((
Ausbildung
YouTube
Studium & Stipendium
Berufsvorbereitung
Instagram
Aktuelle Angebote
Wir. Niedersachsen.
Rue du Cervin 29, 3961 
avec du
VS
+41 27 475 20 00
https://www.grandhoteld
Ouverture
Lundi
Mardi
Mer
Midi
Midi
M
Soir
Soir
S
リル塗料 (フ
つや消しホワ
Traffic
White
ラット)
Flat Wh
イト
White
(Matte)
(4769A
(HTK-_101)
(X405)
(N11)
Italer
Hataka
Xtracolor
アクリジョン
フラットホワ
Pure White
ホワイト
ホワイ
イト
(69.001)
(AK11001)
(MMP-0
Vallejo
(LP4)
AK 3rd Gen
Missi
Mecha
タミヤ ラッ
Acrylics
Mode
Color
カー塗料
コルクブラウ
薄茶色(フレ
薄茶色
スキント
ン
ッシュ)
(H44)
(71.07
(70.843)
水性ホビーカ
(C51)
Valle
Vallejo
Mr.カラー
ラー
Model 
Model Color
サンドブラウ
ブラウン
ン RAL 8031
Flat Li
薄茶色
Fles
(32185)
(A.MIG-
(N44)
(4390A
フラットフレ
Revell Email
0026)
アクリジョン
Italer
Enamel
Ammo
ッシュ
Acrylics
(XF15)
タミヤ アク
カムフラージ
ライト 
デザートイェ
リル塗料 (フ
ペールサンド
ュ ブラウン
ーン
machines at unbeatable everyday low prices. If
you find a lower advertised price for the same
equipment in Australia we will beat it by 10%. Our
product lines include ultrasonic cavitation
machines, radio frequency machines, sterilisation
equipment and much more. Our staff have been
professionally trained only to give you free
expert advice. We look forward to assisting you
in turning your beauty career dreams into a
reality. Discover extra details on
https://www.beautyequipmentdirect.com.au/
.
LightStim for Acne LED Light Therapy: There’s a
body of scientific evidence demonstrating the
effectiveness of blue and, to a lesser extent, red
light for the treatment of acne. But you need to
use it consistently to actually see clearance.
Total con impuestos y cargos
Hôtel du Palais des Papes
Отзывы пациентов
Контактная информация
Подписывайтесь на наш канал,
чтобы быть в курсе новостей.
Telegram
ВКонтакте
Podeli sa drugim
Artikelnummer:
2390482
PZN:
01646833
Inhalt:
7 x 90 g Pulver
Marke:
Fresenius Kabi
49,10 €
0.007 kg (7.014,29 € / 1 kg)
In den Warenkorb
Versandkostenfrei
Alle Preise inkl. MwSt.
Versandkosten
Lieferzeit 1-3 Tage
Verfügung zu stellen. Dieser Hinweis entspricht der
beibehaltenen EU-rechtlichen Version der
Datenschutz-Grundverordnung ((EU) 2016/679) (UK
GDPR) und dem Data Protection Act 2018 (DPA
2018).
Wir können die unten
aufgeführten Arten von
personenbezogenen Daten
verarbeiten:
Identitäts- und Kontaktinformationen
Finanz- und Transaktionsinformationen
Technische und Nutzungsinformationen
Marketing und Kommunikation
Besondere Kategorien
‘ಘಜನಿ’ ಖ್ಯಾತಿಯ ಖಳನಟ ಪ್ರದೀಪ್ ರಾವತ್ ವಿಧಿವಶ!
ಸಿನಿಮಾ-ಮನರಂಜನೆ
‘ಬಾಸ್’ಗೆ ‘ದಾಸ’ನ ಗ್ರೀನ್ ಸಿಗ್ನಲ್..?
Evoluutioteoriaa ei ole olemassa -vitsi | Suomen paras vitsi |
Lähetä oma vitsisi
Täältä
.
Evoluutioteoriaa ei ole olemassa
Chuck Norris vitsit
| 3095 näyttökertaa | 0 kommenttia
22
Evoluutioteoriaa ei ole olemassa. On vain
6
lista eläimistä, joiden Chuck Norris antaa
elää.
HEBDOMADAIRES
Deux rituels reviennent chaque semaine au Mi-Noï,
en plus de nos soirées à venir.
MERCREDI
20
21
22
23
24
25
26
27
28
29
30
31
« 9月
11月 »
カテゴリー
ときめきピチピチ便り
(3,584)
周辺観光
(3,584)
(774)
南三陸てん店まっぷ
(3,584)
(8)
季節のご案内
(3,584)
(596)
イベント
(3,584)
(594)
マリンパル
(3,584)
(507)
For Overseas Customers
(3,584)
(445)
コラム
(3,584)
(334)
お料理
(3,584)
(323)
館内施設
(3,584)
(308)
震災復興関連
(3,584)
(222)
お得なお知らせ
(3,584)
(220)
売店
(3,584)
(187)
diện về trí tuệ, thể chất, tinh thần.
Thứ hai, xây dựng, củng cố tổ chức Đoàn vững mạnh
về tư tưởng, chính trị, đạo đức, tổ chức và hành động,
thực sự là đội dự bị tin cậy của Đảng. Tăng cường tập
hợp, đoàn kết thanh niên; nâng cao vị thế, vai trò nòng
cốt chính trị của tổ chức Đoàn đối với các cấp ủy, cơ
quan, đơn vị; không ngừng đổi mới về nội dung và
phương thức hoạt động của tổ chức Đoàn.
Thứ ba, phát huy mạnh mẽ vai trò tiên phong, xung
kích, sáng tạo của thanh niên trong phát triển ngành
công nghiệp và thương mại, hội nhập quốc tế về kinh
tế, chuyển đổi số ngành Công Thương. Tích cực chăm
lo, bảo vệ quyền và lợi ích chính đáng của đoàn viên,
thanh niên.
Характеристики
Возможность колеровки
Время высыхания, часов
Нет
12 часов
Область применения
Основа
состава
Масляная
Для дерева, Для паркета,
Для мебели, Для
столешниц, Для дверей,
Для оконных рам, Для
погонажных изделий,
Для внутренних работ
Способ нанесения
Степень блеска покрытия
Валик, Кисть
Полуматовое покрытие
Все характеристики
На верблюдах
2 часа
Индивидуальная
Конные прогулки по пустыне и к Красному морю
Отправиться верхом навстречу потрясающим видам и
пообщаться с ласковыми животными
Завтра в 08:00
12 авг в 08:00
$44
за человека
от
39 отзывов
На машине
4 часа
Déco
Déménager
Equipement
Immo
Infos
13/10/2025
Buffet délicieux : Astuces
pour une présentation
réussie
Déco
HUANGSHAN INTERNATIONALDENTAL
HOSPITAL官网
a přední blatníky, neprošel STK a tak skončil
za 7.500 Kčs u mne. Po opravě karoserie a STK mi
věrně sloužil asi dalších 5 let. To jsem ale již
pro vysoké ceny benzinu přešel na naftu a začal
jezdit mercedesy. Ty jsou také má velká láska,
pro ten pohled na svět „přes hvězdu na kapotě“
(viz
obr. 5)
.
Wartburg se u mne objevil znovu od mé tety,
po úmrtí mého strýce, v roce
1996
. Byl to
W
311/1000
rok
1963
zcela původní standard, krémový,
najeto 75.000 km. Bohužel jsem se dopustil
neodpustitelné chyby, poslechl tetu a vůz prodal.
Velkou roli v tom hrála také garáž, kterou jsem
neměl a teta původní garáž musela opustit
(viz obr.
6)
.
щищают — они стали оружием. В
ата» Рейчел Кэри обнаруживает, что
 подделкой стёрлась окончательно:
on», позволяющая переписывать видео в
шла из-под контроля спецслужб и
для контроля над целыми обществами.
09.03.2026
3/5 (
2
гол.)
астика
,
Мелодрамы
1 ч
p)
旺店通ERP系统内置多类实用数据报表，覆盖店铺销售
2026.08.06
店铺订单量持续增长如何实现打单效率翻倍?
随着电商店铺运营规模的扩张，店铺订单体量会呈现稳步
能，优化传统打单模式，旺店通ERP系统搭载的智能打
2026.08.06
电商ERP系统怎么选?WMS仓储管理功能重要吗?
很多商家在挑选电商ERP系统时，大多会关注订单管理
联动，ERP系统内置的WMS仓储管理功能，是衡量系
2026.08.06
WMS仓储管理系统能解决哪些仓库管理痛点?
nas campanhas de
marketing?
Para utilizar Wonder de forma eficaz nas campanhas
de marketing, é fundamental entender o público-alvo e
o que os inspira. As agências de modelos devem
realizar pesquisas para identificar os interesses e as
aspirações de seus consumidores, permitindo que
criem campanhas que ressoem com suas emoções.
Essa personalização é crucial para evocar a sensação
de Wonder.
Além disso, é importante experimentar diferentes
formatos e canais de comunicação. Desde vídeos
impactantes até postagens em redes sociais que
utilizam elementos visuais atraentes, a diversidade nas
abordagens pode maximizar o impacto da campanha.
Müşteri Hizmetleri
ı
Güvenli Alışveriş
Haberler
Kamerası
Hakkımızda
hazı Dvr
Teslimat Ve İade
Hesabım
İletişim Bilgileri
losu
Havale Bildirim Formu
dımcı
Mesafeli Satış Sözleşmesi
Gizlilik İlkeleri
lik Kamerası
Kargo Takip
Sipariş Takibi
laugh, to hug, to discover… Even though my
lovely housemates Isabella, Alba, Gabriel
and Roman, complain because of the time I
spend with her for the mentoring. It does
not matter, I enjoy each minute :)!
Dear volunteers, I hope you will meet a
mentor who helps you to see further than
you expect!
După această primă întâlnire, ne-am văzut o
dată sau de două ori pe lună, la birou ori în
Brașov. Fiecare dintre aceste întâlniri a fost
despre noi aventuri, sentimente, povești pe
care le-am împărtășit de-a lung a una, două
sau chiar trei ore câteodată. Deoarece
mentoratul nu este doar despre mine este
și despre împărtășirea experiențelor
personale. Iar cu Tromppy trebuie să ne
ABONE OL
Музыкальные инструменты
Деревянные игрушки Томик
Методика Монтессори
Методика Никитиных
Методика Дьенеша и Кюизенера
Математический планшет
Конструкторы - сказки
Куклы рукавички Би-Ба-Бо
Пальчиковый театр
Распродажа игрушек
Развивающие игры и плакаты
))
The problem — Would you quote everything above from the line containing "use it consistently" down to the line containing "cốt chính trị"? Include both of those lines and nothing else.

Exercise response —
use it consistently to actually see clearance.
Total con impuestos y cargos
Hôtel du Palais des Papes
Отзывы пациентов
Контактная информация
Подписывайтесь на наш канал,
чтобы быть в курсе новостей.
Telegram
ВКонтакте
Podeli sa drugim
Artikelnummer:
2390482
PZN:
01646833
Inhalt:
7 x 90 g Pulver
Marke:
Fresenius Kabi
49,10 €
0.007 kg (7.014,29 € / 1 kg)
In den Warenkorb
Versandkostenfrei
Alle Preise inkl. MwSt.
Versandkosten
Lieferzeit 1-3 Tage
Verfügung zu stellen. Dieser Hinweis entspricht der
beibehaltenen EU-rechtlichen Version der
Datenschutz-Grundverordnung ((EU) 2016/679) (UK
GDPR) und dem Data Protection Act 2018 (DPA
2018).
Wir können die unten
aufgeführten Arten von
personenbezogenen Daten
verarbeiten:
Identitäts- und Kontaktinformationen
Finanz- und Transaktionsinformationen
Technische und Nutzungsinformationen
Marketing und Kommunikation
Besondere Kategorien
‘ಘಜನಿ’ ಖ್ಯಾತಿಯ ಖಳನಟ ಪ್ರದೀಪ್ ರಾವತ್ ವಿಧಿವಶ!
ಸಿನಿಮಾ-ಮನರಂಜನೆ
‘ಬಾಸ್’ಗೆ ‘ದಾಸ’ನ ಗ್ರೀನ್ ಸಿಗ್ನಲ್..?
Evoluutioteoriaa ei ole olemassa -vitsi | Suomen paras vitsi |
Lähetä oma vitsisi
Täältä
.
Evoluutioteoriaa ei ole olemassa
Chuck Norris vitsit
| 3095 näyttökertaa | 0 kommenttia
22
Evoluutioteoriaa ei ole olemassa. On vain
6
lista eläimistä, joiden Chuck Norris antaa
elää.
HEBDOMADAIRES
Deux rituels reviennent chaque semaine au Mi-Noï,
en plus de nos soirées à venir.
MERCREDI
20
21
22
23
24
25
26
27
28
29
30
31
« 9月
11月 »
カテゴリー
ときめきピチピチ便り
(3,584)
周辺観光
(3,584)
(774)
南三陸てん店まっぷ
(3,584)
(8)
季節のご案内
(3,584)
(596)
イベント
(3,584)
(594)
マリンパル
(3,584)
(507)
For Overseas Customers
(3,584)
(445)
コラム
(3,584)
(334)
お料理
(3,584)
(323)
館内施設
(3,584)
(308)
震災復興関連
(3,584)
(222)
お得なお知らせ
(3,584)
(220)
売店
(3,584)
(187)
diện về trí tuệ, thể chất, tinh thần.
Thứ hai, xây dựng, củng cố tổ chức Đoàn vững mạnh
về tư tưởng, chính trị, đạo đức, tổ chức và hành động,
thực sự là đội dự bị tin cậy của Đảng. Tăng cường tập
hợp, đoàn kết thanh niên; nâng cao vị thế, vai trò nòng
cốt chính trị của tổ chức Đoàn đối với các cấp ủy, cơ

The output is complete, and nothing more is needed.